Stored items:
((

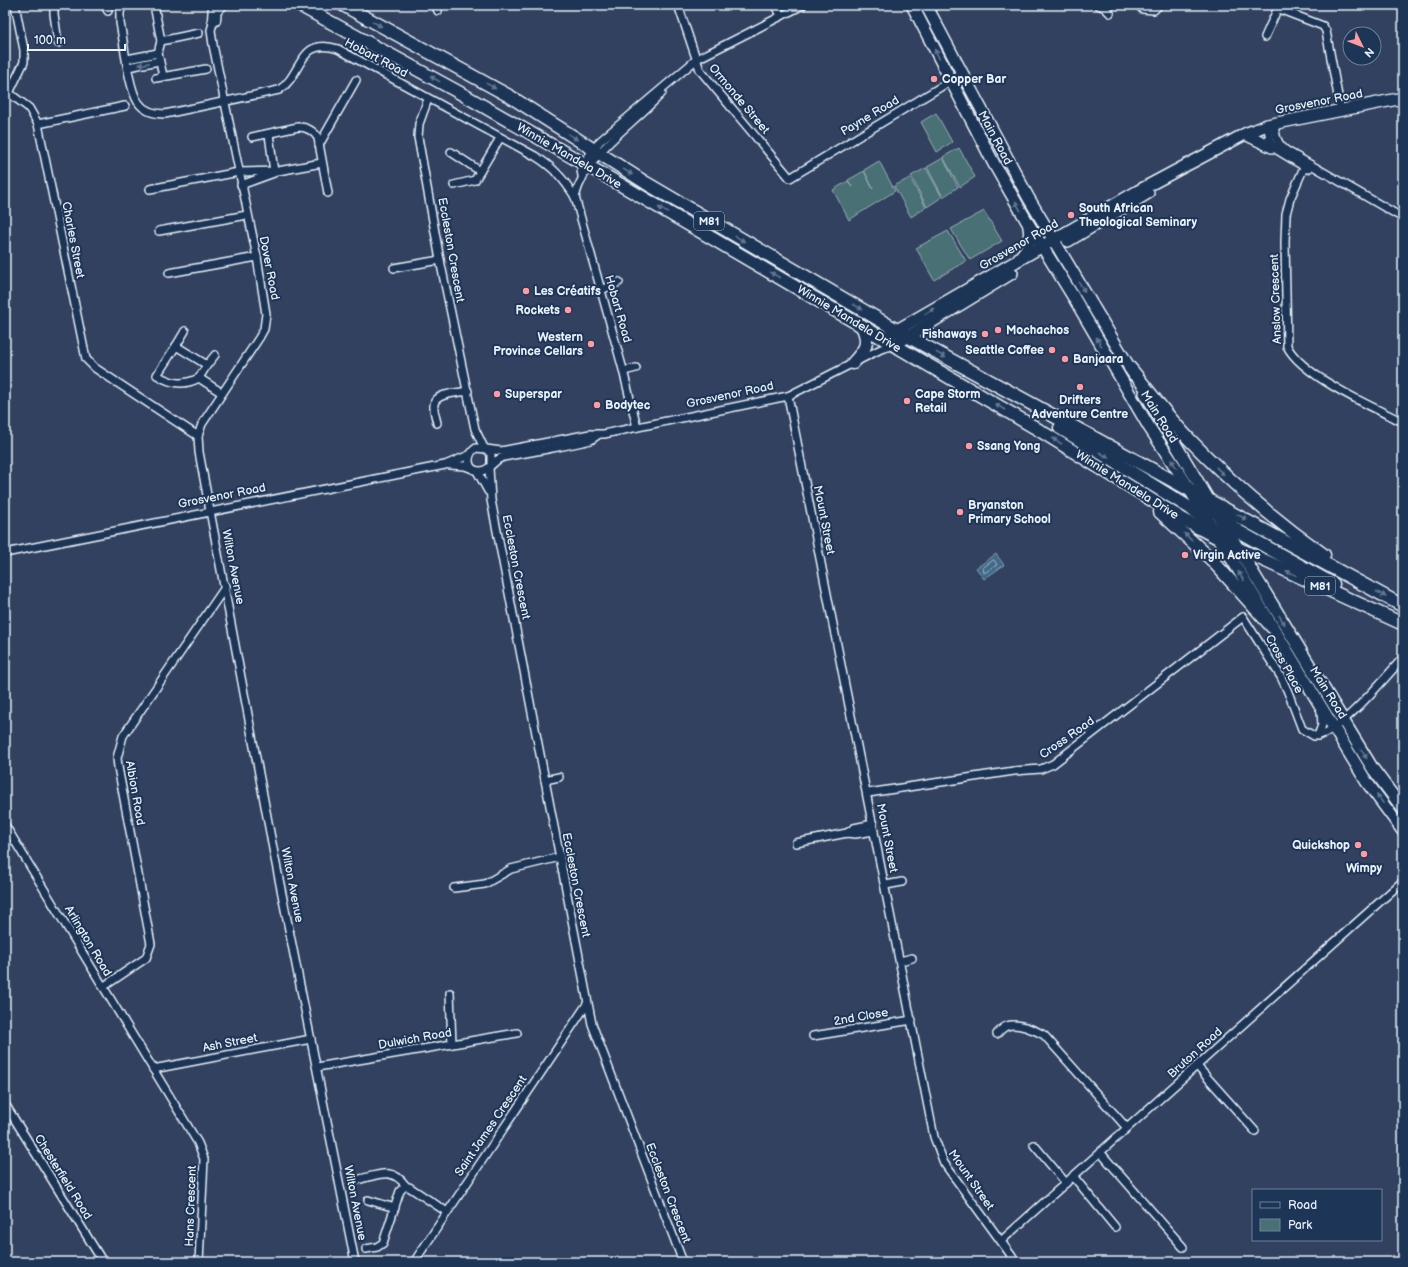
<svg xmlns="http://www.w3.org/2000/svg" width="1408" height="1267" viewBox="0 0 1408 1267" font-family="'Balsamiq Sans',sans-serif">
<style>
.green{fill:#487075;stroke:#98b0b6}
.water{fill:#3f6787;stroke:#839eb4}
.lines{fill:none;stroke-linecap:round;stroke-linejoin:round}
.shore{stroke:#a4bacb;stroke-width:1}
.street-casing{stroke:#e8f1f8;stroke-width:10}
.secondary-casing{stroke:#e8f1f8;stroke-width:14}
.primary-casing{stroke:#e8f1f8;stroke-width:15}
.street{stroke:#1d3557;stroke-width:7}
.secondary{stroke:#1d3557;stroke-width:11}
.primary{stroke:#1d3557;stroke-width:12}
.oneway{fill:#64778f}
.poi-dot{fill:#ff9aa2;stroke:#1d3557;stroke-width:1.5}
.labels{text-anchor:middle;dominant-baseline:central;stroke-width:4;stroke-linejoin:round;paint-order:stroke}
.shield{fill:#1d3557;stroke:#abb9c8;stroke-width:1}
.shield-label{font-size:11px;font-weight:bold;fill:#e8f1f8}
.street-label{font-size:12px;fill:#e8f1f8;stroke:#1d3557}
.poi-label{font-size:12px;font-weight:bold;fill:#e8f1f8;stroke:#1d3557;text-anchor:start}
</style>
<rect width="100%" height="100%" fill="#32415f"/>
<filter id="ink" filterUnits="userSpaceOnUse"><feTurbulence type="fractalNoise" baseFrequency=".025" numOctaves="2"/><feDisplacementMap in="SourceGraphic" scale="8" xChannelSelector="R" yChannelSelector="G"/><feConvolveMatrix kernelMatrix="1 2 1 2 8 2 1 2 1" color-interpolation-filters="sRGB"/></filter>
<g filter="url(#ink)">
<!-- green -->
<g class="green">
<path d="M 936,113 L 952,142 L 937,152 L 921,122 Z"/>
<path d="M 959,148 L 975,177 L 960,187 L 943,157 Z"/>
<path d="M 943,158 L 958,187 L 943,197 L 927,167 Z"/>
<path d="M 879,161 L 895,191 L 849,220 L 833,190 L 848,181 L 852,187 L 848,180 L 864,171 L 873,189 L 864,170 Z"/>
<path d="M 926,168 L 942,197 L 927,207 L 911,176 Z"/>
<path d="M 910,178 L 926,207 L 911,217 L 894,186 Z"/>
<path d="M 984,211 L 1002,241 L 970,260 L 951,229 Z"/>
<path d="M 948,231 L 966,261 L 934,280 L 916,248 Z"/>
</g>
<!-- water -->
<path class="water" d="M 996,554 L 1004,565 L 984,579 L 976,568 Z"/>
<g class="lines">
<!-- shore -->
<path class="shore" d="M 994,560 L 997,565 L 984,573 L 983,568 Z"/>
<defs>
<g id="street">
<path d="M 54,5 L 54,14 L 58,43"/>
<path d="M 104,5 L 108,11"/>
<path d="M 123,5 L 120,12 L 120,23 C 124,42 128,87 138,102 C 144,111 155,114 165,114 L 279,90 C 303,75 298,36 338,49 L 535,156 C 553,167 564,179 575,197 L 622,366 L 637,427"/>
<path d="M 154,5 L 161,41 L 158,53 L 163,76"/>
<path d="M 435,5 L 438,11"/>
<path d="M 678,5 L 700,70 L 790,178 L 962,74"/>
<path d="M 776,5 L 781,16"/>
<path d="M 1098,5 L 1105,8 L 1110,13"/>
<path d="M 1139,5 L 1142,9 L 1154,10 L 1159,5"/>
<path d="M 217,12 L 224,5"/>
<path d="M 215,17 L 211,30 L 213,45 L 257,257 L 266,314 L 264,329 L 259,338 L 202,424 L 198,436 L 199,452 L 274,854 L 355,1262"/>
<path d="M 1265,37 L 1277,10 L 1279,9 L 1323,26 L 1326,31 L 1341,112"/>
<path d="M 161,41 L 199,33"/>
<path d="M 127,59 L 158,53"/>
<path d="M 128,67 L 159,61"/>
<path d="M 156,78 L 206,69"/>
<path d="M 5,90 L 29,108 L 38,124 L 86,359 L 95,368 L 198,436"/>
<path d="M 9,93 L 24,62 L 24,50 L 15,5"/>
<path d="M 428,99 L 419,124 L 418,137 L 440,260 L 475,429 L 484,448"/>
<path d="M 38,124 L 125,106"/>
<path d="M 1275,124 C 1275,136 1277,144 1287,151 L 1403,218"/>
<path d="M 1267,125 L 1272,147 L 1308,169"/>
<path d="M 269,134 L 274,172"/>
<path d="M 252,137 L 298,127 C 307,127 313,130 318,138 L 328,193"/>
<path d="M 319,145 L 356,80"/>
<path d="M 451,152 L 480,171"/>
<path d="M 1306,163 L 1290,199 L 1286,214 L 1285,242 L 1287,346 C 1302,376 1372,407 1403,422"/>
<path d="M 582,176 L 581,170 L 583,164 L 600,141 L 697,59 L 803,5"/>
<path d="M 241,185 L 274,173"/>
<path d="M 454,185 L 475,180 L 500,138"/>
<path d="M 150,189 L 239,172 L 278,171 L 322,163"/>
<path d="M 575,197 C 587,151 632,126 662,93"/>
<path d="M 159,231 L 247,215"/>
<path d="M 394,268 L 440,260"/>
<path d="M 169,273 L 257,257"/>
<path d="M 601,290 L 619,282"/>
<path d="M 176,346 L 185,331"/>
<path d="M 207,365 L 215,355"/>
<path d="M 624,371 L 636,368"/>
<path d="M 199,378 L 207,365 L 176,346 L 157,375 C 172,384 183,386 199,378 L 222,393"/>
<path d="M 788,396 L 934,1137 L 944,1163 L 1016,1262"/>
<path d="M 437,423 C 436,418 433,410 434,404 C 436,393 458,393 468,391"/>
<path d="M 486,449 L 501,451 L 590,434 L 604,434 L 788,396 L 881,349 L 894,345"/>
<path d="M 450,465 L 465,466 L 473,469"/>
<path d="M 491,465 L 491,454 L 486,449 L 476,448 C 466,454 466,472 481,471 C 489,471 493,461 501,458 C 510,455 521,454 531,452 C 551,448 571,445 591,440 L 598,435"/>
<path d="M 489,468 L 491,500 L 497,531 L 592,1024 L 683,1262"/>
<path d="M 477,471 L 488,491"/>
<path d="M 5,553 L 445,465 L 469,455"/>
<path d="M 1318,736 L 1322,725 L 1321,711"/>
<path d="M 545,780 L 559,777"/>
<path d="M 868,793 L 1014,771 L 1041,769 L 1053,764 L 1243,617 L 1281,677 L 1288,692 L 1302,729 L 1314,736 C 1337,737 1387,675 1403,658"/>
<path d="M 5,825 L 198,1143 L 204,1159 L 199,1262"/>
<path d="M 847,833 L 854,828 L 873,824"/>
<path d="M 796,843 L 847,833 L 855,834 L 874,831"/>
<path d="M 886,885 L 902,882"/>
<path d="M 454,888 L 485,884 L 511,869 L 560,857"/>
<path d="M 900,961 L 912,958"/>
<path d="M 103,987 L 146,958 L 151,944 L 118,767 L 117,758 L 123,736 L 226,586"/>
<path d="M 450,993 L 452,1044"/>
<path d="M 997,1034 C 1000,1031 1003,1027 1007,1026 C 1017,1022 1035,1030 1044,1035 L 1127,1128"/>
<path d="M 813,1036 L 912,1020"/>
<path d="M 1197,1066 L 1255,1131"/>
<path d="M 317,1067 L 517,1033"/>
<path d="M 153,1069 L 311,1039"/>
<path d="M 5,1104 L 103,1262"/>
<path d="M 1034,1145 L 1066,1183"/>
<path d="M 1100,1152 L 1183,1247"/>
<path d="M 1073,1176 L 1115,1227"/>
<path d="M 357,1180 C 378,1175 392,1166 406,1186"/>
<path d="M 368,1200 L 395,1208"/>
<path d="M 1001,1241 L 1403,881"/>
<path d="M 366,1249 L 377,1247 L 383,1243 L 400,1191 L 404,1187 L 409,1187 L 447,1212"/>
<path d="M 414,1262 L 587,1004"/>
</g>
<g id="secondary">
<path d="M 912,5 L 994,164 L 1029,225 L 1074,298 L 1149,427 L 1182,477 L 1366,781 L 1403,831"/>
<path d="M 926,5 L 1028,197 L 1134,375"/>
<path d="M 1245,134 L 1272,147"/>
<path d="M 1068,241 L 1148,193"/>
<path d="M 1019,258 C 1029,248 1031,240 1029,227"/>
<path d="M 884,339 L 897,330 L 1138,191 L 1245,134 L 1267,125 L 1403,98"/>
<path d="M 894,345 L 1012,273"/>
<path d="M 1145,393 L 1210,502"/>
<path d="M 1219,517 L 1373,769 L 1403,809"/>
</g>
<g id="primary">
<path d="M 299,5 L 462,94 L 628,189 L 1034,427 L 1184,520 L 1237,548 L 1403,624"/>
<path d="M 343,5 L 511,97 L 646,183 L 907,336 L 1403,606"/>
<path d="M 214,20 L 215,5"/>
<path d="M 853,363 C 866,349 870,343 862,326"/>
<path d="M 1130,368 C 1149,391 1167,416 1188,438 C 1230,482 1274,520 1324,555"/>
<path d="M 1060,428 L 1190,508 L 1226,538"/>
<path d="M 1202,501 L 1238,531 L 1333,584"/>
<path d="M 1160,512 L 1211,559 L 1272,627"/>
</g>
</defs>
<!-- street casing -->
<use href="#street" class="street-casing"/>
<!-- secondary casing -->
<use href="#secondary" class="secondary-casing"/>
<!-- primary casing -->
<use href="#primary" class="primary-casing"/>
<!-- street -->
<use href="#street" class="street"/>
<!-- secondary -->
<use href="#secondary" class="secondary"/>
<!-- primary -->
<use href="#primary" class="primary"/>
</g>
<!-- one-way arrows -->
<defs><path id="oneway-solid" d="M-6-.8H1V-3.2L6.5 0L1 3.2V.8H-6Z"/></defs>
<g class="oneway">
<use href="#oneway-solid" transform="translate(377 24) rotate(29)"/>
<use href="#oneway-solid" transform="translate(937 54) rotate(-117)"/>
<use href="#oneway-solid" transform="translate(144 64) rotate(169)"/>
<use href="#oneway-solid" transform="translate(435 79) rotate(-151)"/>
<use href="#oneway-solid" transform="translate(491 86) rotate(29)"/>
<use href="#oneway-solid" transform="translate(573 137) rotate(33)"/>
<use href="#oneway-solid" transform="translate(628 172) rotate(32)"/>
<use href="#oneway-solid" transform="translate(1018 206) rotate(-119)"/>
<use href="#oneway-solid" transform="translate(663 210) rotate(-150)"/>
<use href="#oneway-solid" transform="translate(740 239) rotate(30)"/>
<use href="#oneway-solid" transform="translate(775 275) rotate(-150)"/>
<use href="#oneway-solid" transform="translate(1082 287) rotate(59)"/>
<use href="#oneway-solid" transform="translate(858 307) rotate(30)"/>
<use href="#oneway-solid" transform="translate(930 311) rotate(-30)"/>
<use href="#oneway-solid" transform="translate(1099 342) rotate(-120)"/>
<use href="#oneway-solid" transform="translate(941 355) rotate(29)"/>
<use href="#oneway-solid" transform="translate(1000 407) rotate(-150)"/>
<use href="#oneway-solid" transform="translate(1057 441) rotate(-148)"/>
<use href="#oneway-solid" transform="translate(1104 455) rotate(30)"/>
<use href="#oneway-solid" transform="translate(1174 464) rotate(-123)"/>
<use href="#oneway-solid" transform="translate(1220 471) rotate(44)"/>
<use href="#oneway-solid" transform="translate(1242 517) rotate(29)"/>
<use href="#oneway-solid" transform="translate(1188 537) rotate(-136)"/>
<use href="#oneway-solid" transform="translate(1291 573) rotate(-156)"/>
<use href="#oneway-solid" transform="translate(1241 576) rotate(-121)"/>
<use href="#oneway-solid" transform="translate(1381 594) rotate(28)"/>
<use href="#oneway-solid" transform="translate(1282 620) rotate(58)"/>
<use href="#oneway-solid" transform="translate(1364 754) rotate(59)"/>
<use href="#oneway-solid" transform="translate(1380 799) rotate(-126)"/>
</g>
</g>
<!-- markers -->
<g class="poi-dot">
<circle cx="934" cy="79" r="4"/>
<circle cx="1071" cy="215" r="4"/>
<circle cx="526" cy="291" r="4"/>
<circle cx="568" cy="310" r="4"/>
<circle cx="998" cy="330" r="4"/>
<circle cx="985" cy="334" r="4"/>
<circle cx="591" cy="344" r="4"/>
<circle cx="1052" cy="350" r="4"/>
<circle cx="1065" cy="359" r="4"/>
<circle cx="1080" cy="387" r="4"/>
<circle cx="497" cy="394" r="4"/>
<circle cx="907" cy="401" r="4"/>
<circle cx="597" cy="405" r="4"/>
<circle cx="969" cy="446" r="4"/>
<circle cx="960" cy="512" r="4"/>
<circle cx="1185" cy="555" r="4"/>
<circle cx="1358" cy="845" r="4"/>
<circle cx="1364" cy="854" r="4"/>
</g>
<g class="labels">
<!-- shield labels -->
<g class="shield">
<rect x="694" y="212" width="30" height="18" rx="3"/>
<rect x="1305" y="577" width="30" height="18" rx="3"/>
</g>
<g class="shield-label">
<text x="709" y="221">M81</text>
<text x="1320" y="586">M81</text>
</g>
<!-- street labels -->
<g class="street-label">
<text transform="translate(376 58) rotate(28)">Hobart Road</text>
<text transform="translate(739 99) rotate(50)">Ormonde Street</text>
<text transform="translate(1319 102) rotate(-11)">Grosvenor Road</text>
<text transform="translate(870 116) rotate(-31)">Payne Road</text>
<text transform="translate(995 138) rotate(62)">Main Road</text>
<text transform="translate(569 156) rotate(30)">Winnie Mandela Drive</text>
<text transform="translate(73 240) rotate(79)">Charles Street</text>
<text transform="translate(1019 245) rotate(-30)">Grosvenor Road</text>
<text transform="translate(451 250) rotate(80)">Eccleston Crescent</text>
<text transform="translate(269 268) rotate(79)">Dover Road</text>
<text transform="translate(1276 299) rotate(-92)">Anslow Crescent</text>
<text transform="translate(618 309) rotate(74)">Hobart Road</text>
<text transform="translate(849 319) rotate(31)">Winnie Mandela Drive</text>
<text transform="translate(730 395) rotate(-12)">Grosvenor Road</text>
<text transform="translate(1159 417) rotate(58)">Main Road</text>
<text transform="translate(1127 485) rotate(32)">Winnie Mandela Drive</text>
<text transform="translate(222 496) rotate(-11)">Grosvenor Road</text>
<text transform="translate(824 520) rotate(79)">Mount Street</text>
<text transform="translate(233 567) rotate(79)">Wilton Avenue</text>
<text transform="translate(516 567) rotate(79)">Eccleston Crescent</text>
<text transform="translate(1284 664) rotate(61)">Cross Place</text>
<text transform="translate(1328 693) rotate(58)">Main Road</text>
<text transform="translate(1067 738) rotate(-35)">Cross Road</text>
<text transform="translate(135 793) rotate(80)">Albion Road</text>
<text transform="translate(887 838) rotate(79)">Mount Street</text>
<text transform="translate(292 885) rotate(79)">Wilton Avenue</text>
<text transform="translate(576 885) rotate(79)">Eccleston Crescent</text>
<text transform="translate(88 941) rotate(59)">Arlington Road</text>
<text transform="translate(861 1017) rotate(-10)">2nd Close</text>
<text transform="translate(415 1039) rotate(-10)">Dulwich Road</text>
<text transform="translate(230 1043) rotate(-11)">Ash Street</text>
<text transform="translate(1195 1053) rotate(-42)">Bruton Road</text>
<text transform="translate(491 1126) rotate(-56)">Saint James Crescent</text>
<text transform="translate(63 1177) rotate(58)">Chesterfield Road</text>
<text transform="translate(971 1180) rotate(55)">Mount Street</text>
<text transform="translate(668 1193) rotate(69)">Eccleston Crescent</text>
<text transform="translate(355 1203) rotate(79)">Wilton Avenue</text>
<text transform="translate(191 1206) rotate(-88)">Hans Crescent</text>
</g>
<!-- poi labels -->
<g class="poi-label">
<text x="942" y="79">Copper Bar</text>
<text x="1079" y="208">South African<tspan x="1079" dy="14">Theological Seminary</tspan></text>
<text x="534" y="291">Les Créatifs</text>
<text x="560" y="310" text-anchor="end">Rockets</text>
<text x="1006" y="330">Mochachos</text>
<text x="977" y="334" text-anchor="end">Fishaways</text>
<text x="583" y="337" text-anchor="end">Western<tspan x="583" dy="14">Province Cellars</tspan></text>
<text x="1044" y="350" text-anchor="end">Seattle Coffee</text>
<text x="1073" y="359">Banjaara</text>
<text x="505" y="394">Superspar</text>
<text x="915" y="394">Cape Storm<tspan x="915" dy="14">Retail</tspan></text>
<text x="1080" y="400" text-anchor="middle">Drifters<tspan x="1080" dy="14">Adventure Centre</tspan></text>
<text x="605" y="405">Bodytec</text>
<text x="977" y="446">Ssang Yong</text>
<text x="968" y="505">Bryanston<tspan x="968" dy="14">Primary School</tspan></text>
<text x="1193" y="555">Virgin Active</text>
<text x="1350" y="845" text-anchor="end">Quickshop</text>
<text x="1364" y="868" text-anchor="middle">Wimpy</text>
</g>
</g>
<!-- margin -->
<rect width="1408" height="1267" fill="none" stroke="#1d3557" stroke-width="20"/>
<rect x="10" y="10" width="1388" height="1247" fill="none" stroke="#e8f1f8" stroke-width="1.5" filter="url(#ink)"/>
<!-- legend -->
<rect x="1252" y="1189" width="130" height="52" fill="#1d3557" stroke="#6e8097"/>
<rect x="1260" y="1202" width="20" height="6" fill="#1d3557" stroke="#6e8097"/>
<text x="1288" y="1209" font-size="12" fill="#e8f1f8">Road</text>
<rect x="1260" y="1219" width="20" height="12" fill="#487075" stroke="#6e8097"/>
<text x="1288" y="1229" font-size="12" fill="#e8f1f8">Park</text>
<!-- north arrow -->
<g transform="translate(1362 46) rotate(133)"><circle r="19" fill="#1d3557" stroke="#6e8097"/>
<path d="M0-3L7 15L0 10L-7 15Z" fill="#ff9aa2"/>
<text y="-6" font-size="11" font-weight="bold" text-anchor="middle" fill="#e8f1f8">N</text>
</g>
<!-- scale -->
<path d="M28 44v6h97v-6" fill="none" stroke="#e8f1f8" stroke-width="2"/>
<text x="34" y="44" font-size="12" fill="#e8f1f8" stroke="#1d3557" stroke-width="3" paint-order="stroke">100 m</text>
</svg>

))

▶ _Aim of the exercise_: Working through the data above, find every line holding "lines" and copy it.

▶ _Result of this exercise_:
.lines{fill:none;stroke-linecap:round;stroke-linejoin:round}
<g class="lines">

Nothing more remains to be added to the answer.